Mukti and I just came back from a trip to Italy and France. It was wonderful. This is an overview of our trip. I’ll write more in the coming weeks.
Although the vacation was too short, and both the countries have so many beautiful places you can see, it was simply great to be able to visit Paris and Rome. It is only a matter of time before we go back, and check out places we missed this time.
In Paris, we took a bus tour to see the famous sites. Of course it included the Eiffel Tower, Champs-Elysées, Arc de Triomphe, the Notre Dame Cathedral, Luxembourg Garden, the Pantheon, the Latin Quarters, and Louvre. Unfortunately, we didn’t have time to go inside the Louvre, and it was already very crowded in late May. But we compensated for that gap by taking a boat cruise along the Seine at night, and to see the Tour Eiffel lit up and glittering like gold was phenomenal.
[Author and his wife Mukti in front of Eiffel Tower]

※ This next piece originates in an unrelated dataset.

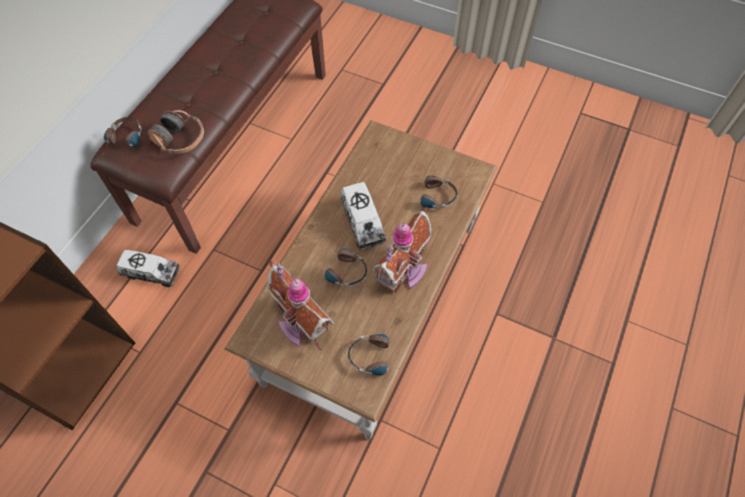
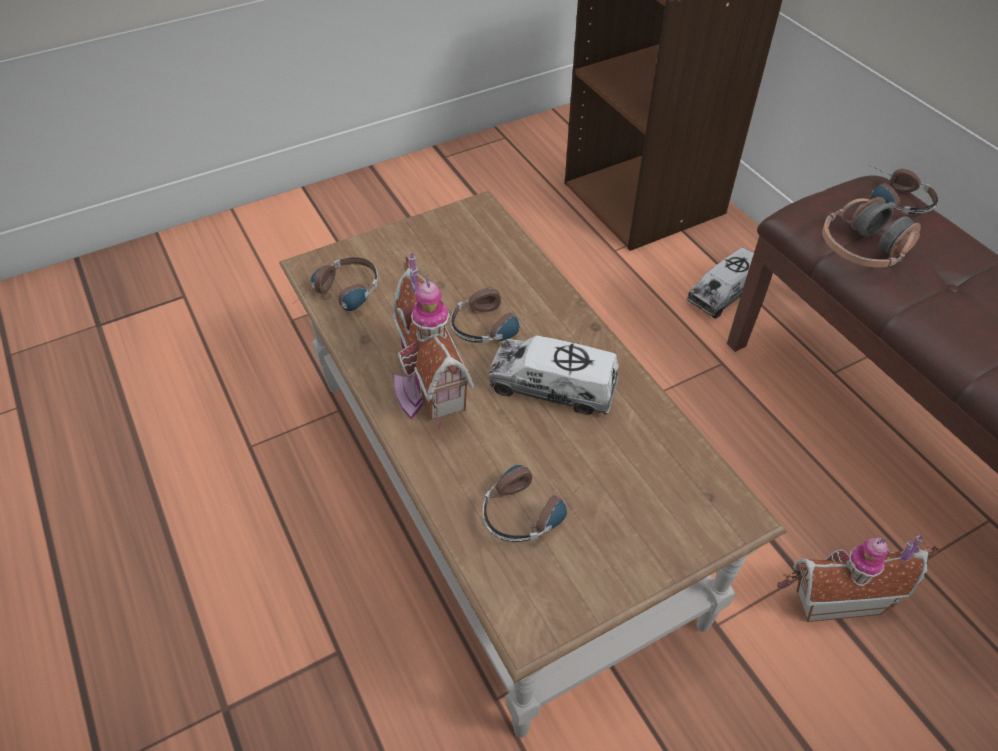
camera: 125 degrees right, 10 degrees down
(299, 323) = (456, 253): toy house -> toy house (833, 595)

Paris is truly a wonderful, artistic city, and we had a knowledgeable, young guide who helped us to understand the depth of history that the city offers. And the cleanliness everywhere — on the street, along the metro trains, Paris can definitely brag to be one of the most well-cared-for big cities in the world. And Parisians were, unlike what we often hear, were extremely helpful and kind. Many French people speak English, and those who do not also try their best to help you out.
Our second stop was Italy, where we spent one more day than we did in France. There, we depended on our walking skills to roam through the city of Rome. Rome has incredible history: from the Colosseum to the Forum to the Pantheon to some of the oldest churches including Santa Maria in Trastevere to the markets at Campo di Fiori. Rome was simply fascinating!
[Photo by author]
Our added attractions were to visit the city of Naples by a 300-kilometer per hour high-speed train, and then also take a local train ride to the ancient ruins of Pompeii. Unbelievable history, incredibly precious experience. Pompeii was destroyed by a catastrophic eruption of Mount Vesuvius (which is still a live volcano!), and the skeletons of the little town houses, gardens, pools, markets, and streets still stand to tell us about that great tragedy. Even some of the bodies buried live in the mudslide and lava are preserved as “fossils”. A very touching, heartbreaking story we heard since our childhood in Calcutta.
[Photo by author]
In both Italy and France, we had many opportunities to taste their foods, beverages and desserts. Simply put, I have never tasted food so real, fresh, and delicious — outside of my own kitchen. Even at the moderately-priced hotel in Rome, the breakfast they served early in the morning was so normal and natural: the cheese and tomato and bread and fruits and yogurt were absolutely fresh.
France and Italy have done a remarkable job to keep their foods out of the clutches of food doctoring, preservatives, and artificial flavor- and chemical-producing companies. I remember when we went to Granada and Barcelona in Spain a few years ago, we had a very similar experience.
Whether it was the chicken dish we ate at a restaurant in the Trocadero in Paris or the crêpe in the Latin Quarters, or whether it was the pizza or pasta we tasted at small streetside eateries in Naples and Rome, they were simply high quality. And not pricey at all. Very affordable: the average people eat there all the time. Even the fruit juices we tried in both countries were pristine. The orange juice tasted like real, fresh orange.
And the countless gelato (ice cream) corners in both countries — so lovely!
So glad we took the trip. Short, but memorable and sweet. We shall return.